钟逸带着喜月亲自设了灵堂,其余事宜交给了齐王安排的仆人,便进了卧房躺了下来。连日的跋涉身体已有些不支,躺下不久,便沉沉入睡。
如此在雍城住了一阵子,倒的确清闲悠哉,钟逸休息了几日,便开始带着喜月出府游览风光。
他格外偏好城外黎山的景色,常在那钟林毓秀的山间来来往往,流连忘返。不多久,便命人在黎山山下竹林湖畔建了个竹屋,与喜月二人长久的居住了下来。
是时李栩事务繁重,待登基称帝,办完一切事宜之后,想到要去看看他,去到钟府,才发现人去楼空。寻到黎山山下的竹屋,见钟逸在那过神仙日子,简直要感慨这人脸皮之厚,还真是不拿自己当外人。
钟逸正在湖边涤着釉色笔洗,见李栩领着人远远走来,便将卷起的袖子放了下来,取过一旁的拐杖站了起来。
“怎么跑这儿来了,城里的宅子住的不习惯?”
钟逸不大自在的低头看了看地,然后道:“……此地清净。”说罢,便回到竹屋前,扶着扶梯进了屋。李栩自是没有跟他客气,命随从候在一旁,后脚便跟了进去。

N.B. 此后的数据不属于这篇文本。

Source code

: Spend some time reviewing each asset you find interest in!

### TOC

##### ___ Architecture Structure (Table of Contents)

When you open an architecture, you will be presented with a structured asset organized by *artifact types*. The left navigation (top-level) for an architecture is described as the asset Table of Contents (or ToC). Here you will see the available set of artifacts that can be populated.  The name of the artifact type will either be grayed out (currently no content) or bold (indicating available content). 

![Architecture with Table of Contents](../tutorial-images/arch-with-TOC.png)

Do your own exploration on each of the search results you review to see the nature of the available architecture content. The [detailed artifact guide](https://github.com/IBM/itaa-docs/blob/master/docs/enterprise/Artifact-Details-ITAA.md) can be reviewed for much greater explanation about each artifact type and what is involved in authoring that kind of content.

竹屋虽不大,却的确别致风雅,进屋便是个小厅。李栩本想打量下屋内摆设,谁料一眼便在屋里看见一个约莫十岁的孩子正在笨手笨脚的整理长案上的书籍。
“这是?”
“……只是附近的孩子。”钟逸随口解释了下,便道,“世安,你退下。”
“是。先生。”孩子怯怯的喏了一声,就站起身来,退到了里屋去。
钟逸掬水擦了擦脸,正放在拐杖准备坐下,李栩却不知何时绕到了他的背后,沉声道:“朕怎么觉着……这孩子有些面熟呢。”
钟逸顿了顿,笑着摇头道:“不是。”便绕过了李栩,顾自走到椅子前坐了下来。
李栩半垂眸子,仍似将信将疑,却没有多问什么。
“齐王……哦不……皇上此番前来,有何见教?”
李栩也在另一边椅子上顾自坐下,整理了衣摆:“无他,登基大典,有新任官员送了朕几坛好酒。朕想到钟太傅好酒,便带了一壶来。”
钟逸佯作惊喜道:“那真是要尝尝了。”
李栩进屋便见茶几上只有茶壶不见酒盅,想来钟逸是戒了酒,却也不说破,朝屋外唤了一声,候在外头的随从便拎了一个坛子进屋来。